Oggi ho partecipato alla presentazione del volume Rileggere Visalberghi a cura di Cristiano Corsini che raccoglie alcuni contributi presentati nel gennaio 2016 nel Convegno “Misurazione e Valutazione di scuole e università. INattualità di Aldo Visalberghi”, organizzato presso il Dipartimento di Scienze della Formazione dell’Università di Catania.

cliccare sulla copertina per scaricare il volume in formato pdf

L’idea alla base di quel Convegno fu quella di promuovere una riflessione sull’opera visalberghiana da parte di suoi collaboratori della “scuola romana” di pedagogia sperimentale (Vertecchi, Domenici, Lucisano, Benvenuto, Losito, Asquini) e della scuola gattulliana bolognese (Giovannini, Vannini). Si tratta di una rilettura critica centrata su dialettiche tuttora presenti nel dibattito tra oggettivo e soggettivo, tra misurazione e valutazione, tra didattica in classe e gestione di sistema, tra comparazione e diagnosi, tra scientificità e ideologia, tra valori socio-politici e asetticità della cultura.

La presentazione è avvenuta nella biblioteca dell’Invalsi alla presenza di numerosi invitati e ricercatori dell’Istituto, molti volti che non vedevo da tempo e che mi hanno fatto emotivamente ritornare ad una stagione lavorativa per me molto importante.

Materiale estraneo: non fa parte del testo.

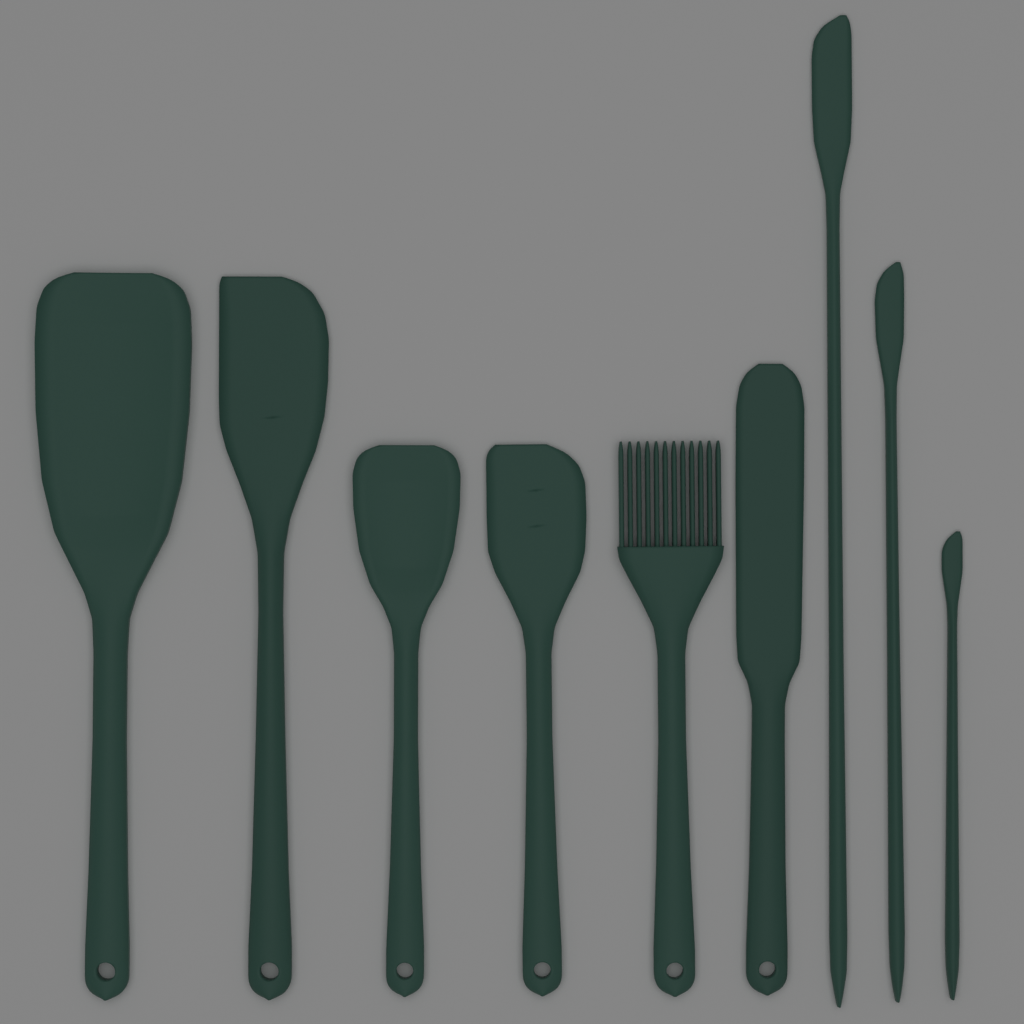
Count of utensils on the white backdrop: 9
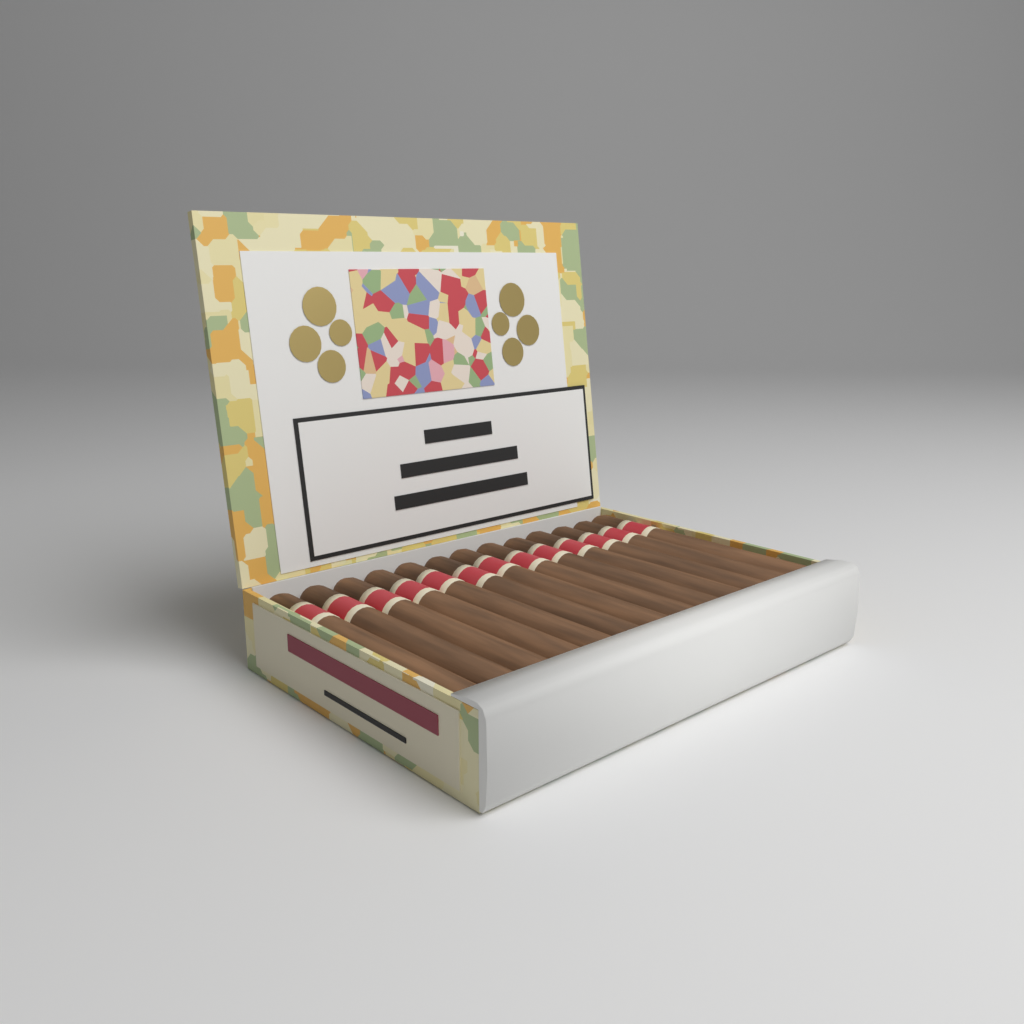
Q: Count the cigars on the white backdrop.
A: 13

In questo blog ho citato più volte Visalberghi come una persona che ha fortemente inciso sulla mia formazione culturale e professionale. Era coetaneo di mio padre e mi rendo conto che spesso applico a lui ciò che mi capita di pensare ricordando mio padre. Quando ci sono fatti felici penso ‘peccato che non ci sia più per vedere a quante cose belle ha dato vita’, quando avvengono fatti tristi o dolorosi penso ‘per fortuna è morto e certe cose non può vederle’. Ebbene in questi ultimi anni il trionfo del cialtronismo incompetente e ignorante, la rinascita di atteggiamenti fascisti mi hanno fatto pensare che per fortuna non c’è più e non può vedere.

Sì, perché tutti noi che nella vita abbiamo creduto nell’educazione scolastica, nella cultura diffusa, nell’efficienza del proprio lavoro di educatori e nella crescita della responsabilità individuale fossero strumenti per un progresso civile stabile e resistente alle avversità della contingenza, se guardiamo all’attualità di questi giorni in Italia e nel mondo, noi che ci siamo ispirati alla pedagogia laica, progressista e positiva di Aldo Visalberghi lo sentiamo ora INattuale.